Graduate Student Campus Climate Studies
The Office of Graduate and Professional Studies facilitates an assessment of the graduate student campus climate once every three years, based on the directives of the Texas A&M University Diversity Plan (Office of the Vice President and Associate Provost for Diversity, 2009) and goals identified in Vision 2020: Creating a Culture of Excellence (Vision 2020). The University Diversity Plan comprises three elements: accountability, climate, and equity.
At Texas A&M University, “we routinely assess the climate to understand how the climate is perceived and experienced by faculty, administrators, staff, and students.” (diversity.tamu.edu)
The primary purpose of the graduate student campus climate assessment is to gain a comprehensive understanding of the experiences and perspectives that graduate students share during their time at Texas A&M University. In response, the University can generate activities that contribute to a climate of understanding, respect, acceptance, and teamwork.
Spring 2012 Survey
In the spring of 2012, the Texas A&M Office of Graduate and Professional Studies partnered with the Graduate Student Campus Climate Guiding Committee to facilitate the first assessment of university-wide graduate student campus climate. All master’s and doctoral students (College Station campus) were invited to take the survey, and a total of 1,410 (15.5%) students responded.
The survey results helped identify both strengths and challenges related to graduate student campus climate, including four issues that were considered high priority:
- Overall campus climate for underrepresented graduate students
- Institutional commitment to and perceived value of diversity
- Instances of incivility and inappropriate behavior, and
- Quality of life concerns
These issues were studied in-depth and recommendations were made for improvement, with input from various graduate student groups across campus.

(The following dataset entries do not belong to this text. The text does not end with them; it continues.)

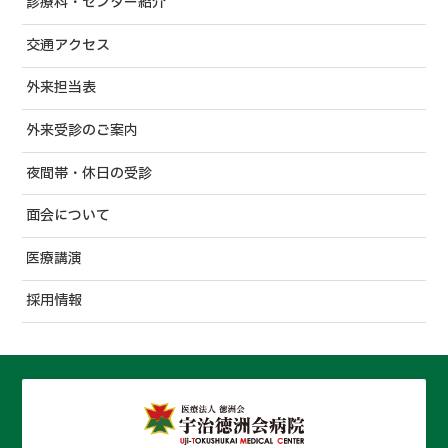
診療科・センター紹介
交通アクセス
外来担当表
外来受診のご案内
夜間帯・休日の受診
面会について
医療講演
採用情報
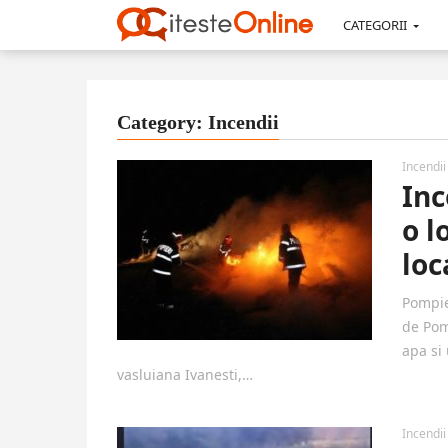
CATEGORII
Category: Incendii
Incendii
Inc
o l
loc
Pompie
de Pom
apa si 
vasluiana Ivanesti,…
Incendii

Overall, results of the campus climate study were positive, with 74% agreed they felt prepared for the future career, 75% reporting that they were satisfied with their academic department, and 81% agreed that they were glad to have attended Texas A&M. Re-assessments will be made every three years, to ensure that recommendations and policy changes will have the desired results. Though the current survey makes strides towards the ideal, only with the lasting commitment of the entire campus community will Texas A&M succeed in attaining an optimal campus climate welcoming and respectful to all.